_Problem to work on_.
Wherever the word "action" turns up in a line of the entries, copy that line.

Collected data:
┄┄┄┄┄┄┄┄┄┄┄┄┄┄┄┄┄┄┄┄
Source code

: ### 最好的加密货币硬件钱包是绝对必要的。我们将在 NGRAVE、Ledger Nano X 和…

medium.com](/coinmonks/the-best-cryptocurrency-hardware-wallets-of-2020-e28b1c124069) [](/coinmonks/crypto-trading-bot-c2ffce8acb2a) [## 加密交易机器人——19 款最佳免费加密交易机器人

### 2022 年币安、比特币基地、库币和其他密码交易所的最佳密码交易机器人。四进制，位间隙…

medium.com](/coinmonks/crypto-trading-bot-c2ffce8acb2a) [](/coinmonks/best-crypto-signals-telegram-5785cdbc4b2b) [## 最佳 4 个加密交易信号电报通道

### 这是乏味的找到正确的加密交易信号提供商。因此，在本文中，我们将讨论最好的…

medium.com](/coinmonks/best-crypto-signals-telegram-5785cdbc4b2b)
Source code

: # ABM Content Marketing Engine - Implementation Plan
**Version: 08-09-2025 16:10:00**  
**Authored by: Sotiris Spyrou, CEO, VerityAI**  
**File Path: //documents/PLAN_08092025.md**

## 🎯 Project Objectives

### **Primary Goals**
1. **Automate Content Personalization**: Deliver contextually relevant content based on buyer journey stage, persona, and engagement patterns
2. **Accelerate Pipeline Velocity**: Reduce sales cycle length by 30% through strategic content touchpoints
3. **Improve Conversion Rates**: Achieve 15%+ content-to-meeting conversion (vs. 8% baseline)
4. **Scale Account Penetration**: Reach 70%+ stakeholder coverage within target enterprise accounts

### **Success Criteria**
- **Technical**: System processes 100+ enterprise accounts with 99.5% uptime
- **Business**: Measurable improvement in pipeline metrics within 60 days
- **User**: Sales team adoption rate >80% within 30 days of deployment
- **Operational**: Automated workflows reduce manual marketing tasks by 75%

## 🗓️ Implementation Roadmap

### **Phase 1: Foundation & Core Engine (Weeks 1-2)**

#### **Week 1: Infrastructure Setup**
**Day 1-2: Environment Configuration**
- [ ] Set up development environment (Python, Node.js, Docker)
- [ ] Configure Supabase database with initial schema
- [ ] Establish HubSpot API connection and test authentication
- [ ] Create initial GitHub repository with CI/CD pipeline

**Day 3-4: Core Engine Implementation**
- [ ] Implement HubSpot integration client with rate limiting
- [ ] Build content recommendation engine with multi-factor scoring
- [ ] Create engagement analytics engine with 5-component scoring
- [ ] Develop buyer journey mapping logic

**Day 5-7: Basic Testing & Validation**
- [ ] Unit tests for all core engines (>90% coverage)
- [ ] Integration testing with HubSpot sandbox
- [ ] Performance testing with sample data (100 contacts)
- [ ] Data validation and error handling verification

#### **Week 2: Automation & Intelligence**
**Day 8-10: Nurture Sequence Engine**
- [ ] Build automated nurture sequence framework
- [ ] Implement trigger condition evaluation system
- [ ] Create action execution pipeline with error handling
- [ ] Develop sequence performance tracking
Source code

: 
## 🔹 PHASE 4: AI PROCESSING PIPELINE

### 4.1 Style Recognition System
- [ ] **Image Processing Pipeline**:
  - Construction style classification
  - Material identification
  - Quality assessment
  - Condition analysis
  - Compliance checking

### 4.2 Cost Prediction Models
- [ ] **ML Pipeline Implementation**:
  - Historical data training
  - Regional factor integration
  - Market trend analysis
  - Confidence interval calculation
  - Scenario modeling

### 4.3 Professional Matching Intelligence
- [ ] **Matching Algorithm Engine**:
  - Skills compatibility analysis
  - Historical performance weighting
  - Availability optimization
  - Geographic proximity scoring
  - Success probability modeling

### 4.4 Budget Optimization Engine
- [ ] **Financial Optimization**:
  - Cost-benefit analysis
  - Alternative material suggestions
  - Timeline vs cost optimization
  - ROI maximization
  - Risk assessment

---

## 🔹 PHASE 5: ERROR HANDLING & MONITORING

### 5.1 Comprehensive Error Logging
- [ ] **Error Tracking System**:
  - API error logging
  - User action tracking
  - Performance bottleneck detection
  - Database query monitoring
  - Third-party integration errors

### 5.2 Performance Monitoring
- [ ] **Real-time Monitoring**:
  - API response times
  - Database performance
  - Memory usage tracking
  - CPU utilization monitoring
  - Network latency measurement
┄┄┄┄┄┄┄┄┄┄┄┄┄┄┄┄┄┄┄┄
_Completed task_.
- [ ] Create action execution pipeline with error handling
  - User action tracking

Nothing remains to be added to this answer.